Source records
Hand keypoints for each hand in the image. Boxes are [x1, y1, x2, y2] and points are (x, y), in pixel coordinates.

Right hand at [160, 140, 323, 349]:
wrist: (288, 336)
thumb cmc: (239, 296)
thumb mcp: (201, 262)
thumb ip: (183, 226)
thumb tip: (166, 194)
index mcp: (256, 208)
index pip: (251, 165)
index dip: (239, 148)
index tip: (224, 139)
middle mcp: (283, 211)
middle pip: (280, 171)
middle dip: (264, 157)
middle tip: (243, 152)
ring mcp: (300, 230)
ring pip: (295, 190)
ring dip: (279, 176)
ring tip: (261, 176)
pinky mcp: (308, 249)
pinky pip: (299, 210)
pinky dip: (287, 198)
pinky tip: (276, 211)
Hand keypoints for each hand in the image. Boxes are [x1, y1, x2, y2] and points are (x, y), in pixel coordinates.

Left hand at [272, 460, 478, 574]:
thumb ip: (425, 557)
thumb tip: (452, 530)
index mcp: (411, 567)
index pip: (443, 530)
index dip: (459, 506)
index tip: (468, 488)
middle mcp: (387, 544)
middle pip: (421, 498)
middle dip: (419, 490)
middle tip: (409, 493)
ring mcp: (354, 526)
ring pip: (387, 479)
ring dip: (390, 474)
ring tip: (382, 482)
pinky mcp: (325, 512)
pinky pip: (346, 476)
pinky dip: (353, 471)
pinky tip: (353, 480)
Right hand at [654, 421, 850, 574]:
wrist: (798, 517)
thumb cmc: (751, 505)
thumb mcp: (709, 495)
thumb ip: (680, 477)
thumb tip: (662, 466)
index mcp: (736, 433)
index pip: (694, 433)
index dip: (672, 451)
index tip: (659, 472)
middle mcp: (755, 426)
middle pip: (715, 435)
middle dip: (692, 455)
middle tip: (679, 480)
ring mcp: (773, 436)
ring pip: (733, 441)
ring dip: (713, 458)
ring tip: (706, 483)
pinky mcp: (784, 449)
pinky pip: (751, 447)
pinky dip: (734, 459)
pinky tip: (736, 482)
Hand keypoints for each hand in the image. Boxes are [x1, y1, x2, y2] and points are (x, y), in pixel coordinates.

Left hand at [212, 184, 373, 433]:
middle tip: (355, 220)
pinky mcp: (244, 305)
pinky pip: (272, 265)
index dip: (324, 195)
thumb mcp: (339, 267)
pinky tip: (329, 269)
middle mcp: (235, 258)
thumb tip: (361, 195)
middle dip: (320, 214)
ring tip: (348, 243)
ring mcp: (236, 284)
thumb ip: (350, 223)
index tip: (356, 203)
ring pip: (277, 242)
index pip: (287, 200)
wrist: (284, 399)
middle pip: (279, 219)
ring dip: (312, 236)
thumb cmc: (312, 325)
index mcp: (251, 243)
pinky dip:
---
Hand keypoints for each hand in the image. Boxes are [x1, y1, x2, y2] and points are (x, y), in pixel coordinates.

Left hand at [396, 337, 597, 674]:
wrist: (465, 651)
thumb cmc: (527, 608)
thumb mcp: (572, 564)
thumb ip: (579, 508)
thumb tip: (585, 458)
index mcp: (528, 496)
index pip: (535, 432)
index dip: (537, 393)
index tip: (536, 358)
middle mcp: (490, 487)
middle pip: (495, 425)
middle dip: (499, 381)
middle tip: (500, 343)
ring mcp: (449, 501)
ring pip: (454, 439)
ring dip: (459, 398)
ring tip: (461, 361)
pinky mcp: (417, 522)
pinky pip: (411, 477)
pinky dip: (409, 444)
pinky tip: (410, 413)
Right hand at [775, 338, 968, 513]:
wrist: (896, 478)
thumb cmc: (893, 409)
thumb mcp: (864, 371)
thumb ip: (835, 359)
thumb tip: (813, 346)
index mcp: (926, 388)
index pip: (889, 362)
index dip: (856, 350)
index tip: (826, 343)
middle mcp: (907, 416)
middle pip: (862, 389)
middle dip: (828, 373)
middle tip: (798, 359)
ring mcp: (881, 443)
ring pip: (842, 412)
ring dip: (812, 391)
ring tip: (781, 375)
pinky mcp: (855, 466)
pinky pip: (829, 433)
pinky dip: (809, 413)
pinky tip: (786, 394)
---
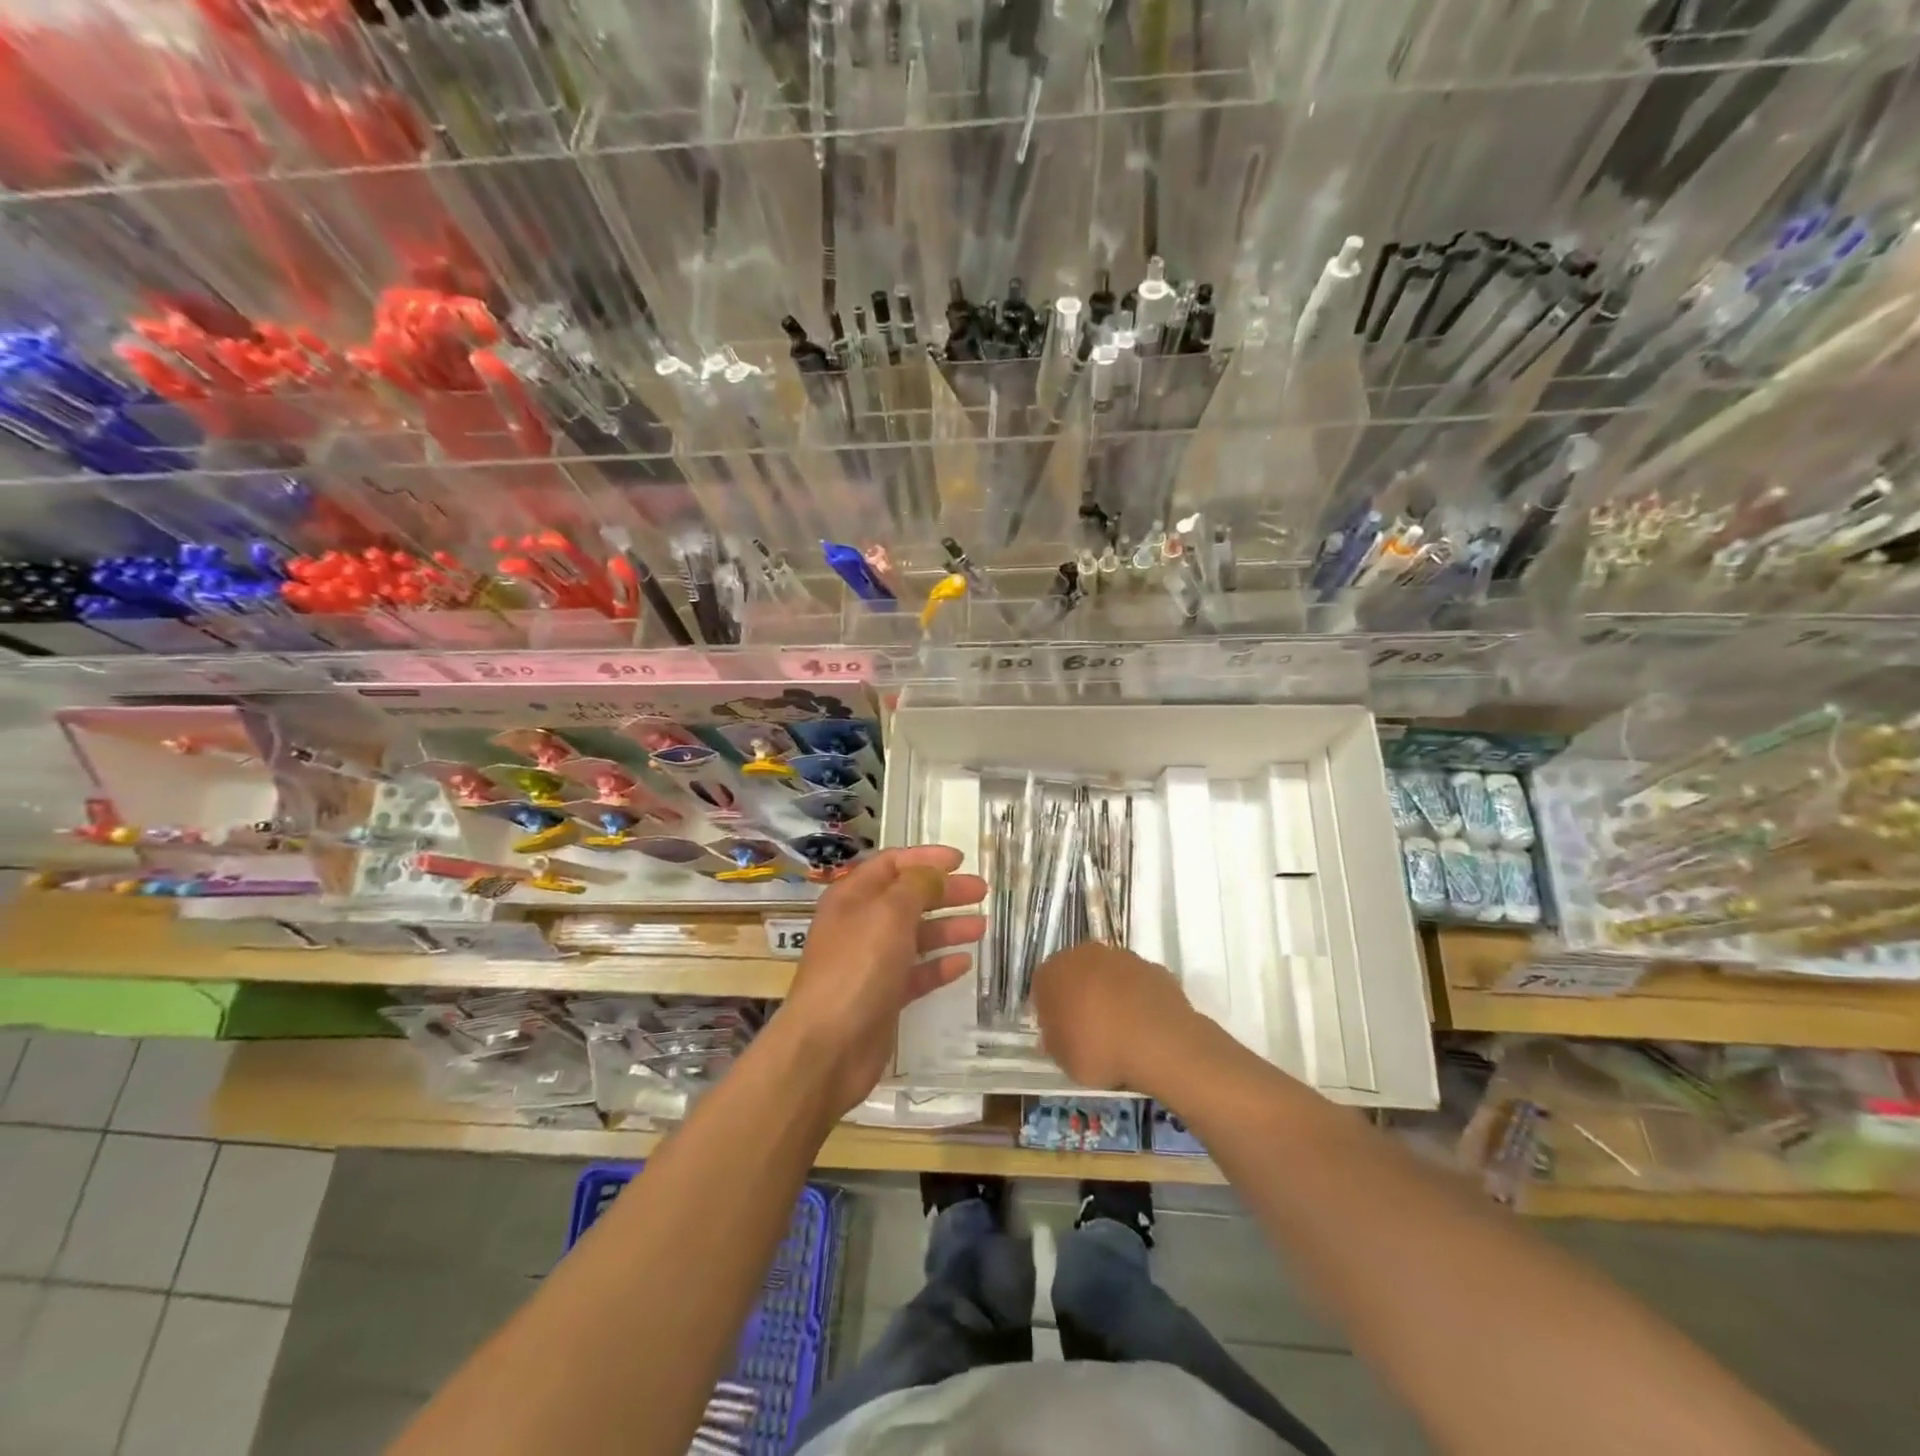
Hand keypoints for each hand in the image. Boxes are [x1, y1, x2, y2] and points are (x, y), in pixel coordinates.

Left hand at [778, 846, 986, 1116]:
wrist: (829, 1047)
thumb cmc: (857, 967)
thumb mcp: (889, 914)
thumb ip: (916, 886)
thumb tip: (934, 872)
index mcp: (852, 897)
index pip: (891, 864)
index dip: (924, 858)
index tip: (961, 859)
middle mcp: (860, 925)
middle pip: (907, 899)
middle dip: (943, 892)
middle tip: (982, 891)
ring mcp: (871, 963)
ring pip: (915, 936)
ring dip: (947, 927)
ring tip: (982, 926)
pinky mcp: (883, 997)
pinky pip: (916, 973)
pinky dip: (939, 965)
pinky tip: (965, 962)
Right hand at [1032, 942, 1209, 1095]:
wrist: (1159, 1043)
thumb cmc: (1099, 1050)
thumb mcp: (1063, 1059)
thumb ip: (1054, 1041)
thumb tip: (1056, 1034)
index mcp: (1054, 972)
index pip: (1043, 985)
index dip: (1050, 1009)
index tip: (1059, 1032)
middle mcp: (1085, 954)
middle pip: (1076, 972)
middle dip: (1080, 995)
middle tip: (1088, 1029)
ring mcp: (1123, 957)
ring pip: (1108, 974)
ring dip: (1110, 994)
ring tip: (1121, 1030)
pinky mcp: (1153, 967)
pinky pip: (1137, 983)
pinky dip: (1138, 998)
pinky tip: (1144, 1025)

_Exercise goal_
Gather each line of the records holding the string "Left".

_Task output_
Left hand at [272, 460, 478, 574]:
Left hand at [212, 184, 373, 433]:
Left hand at [396, 337, 597, 674]:
Left hand at [778, 846, 986, 1116]:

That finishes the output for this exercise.